Check the records below line by line. Give the count of lines with "random", and nothing else.

** Supplied records follows **

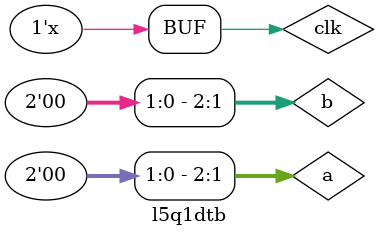
<source format=v>
`timescale 1ns / 1ps


module l5q1dtb;

	// Inputs
	reg clk;
	reg add;
	reg c_in;
	reg [2:0] a;
	reg [2:0] b;

	// Outputs
	wire c_out;
	wire [2:0] s;

	// Instantiate the Unit Under Test (UUT)
	l5q1d uut3 (
		.clk(clk), 
		.add(add), 
		.c_in(c_in), 
		.c_out(c_out), 
		.a(a), 
		.b(b), 
		.s(s)
	);
always 
begin
#5 clk=~clk;
end

initial
begin
		// Initialize Inputs
		clk = 0;
		add = 0;
		c_in = 0;
		a = 0;
		b = 0;

		// Wait 100 ns for global reset to finish
		#100;
      
		// Add stimulus here
repeat(50)
begin
a=$random;
b=$random;
c_in=$random;
add=$random;
#10;
end
end
      
endmodule


</source>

** End of Supplied records **

▸ Response area
4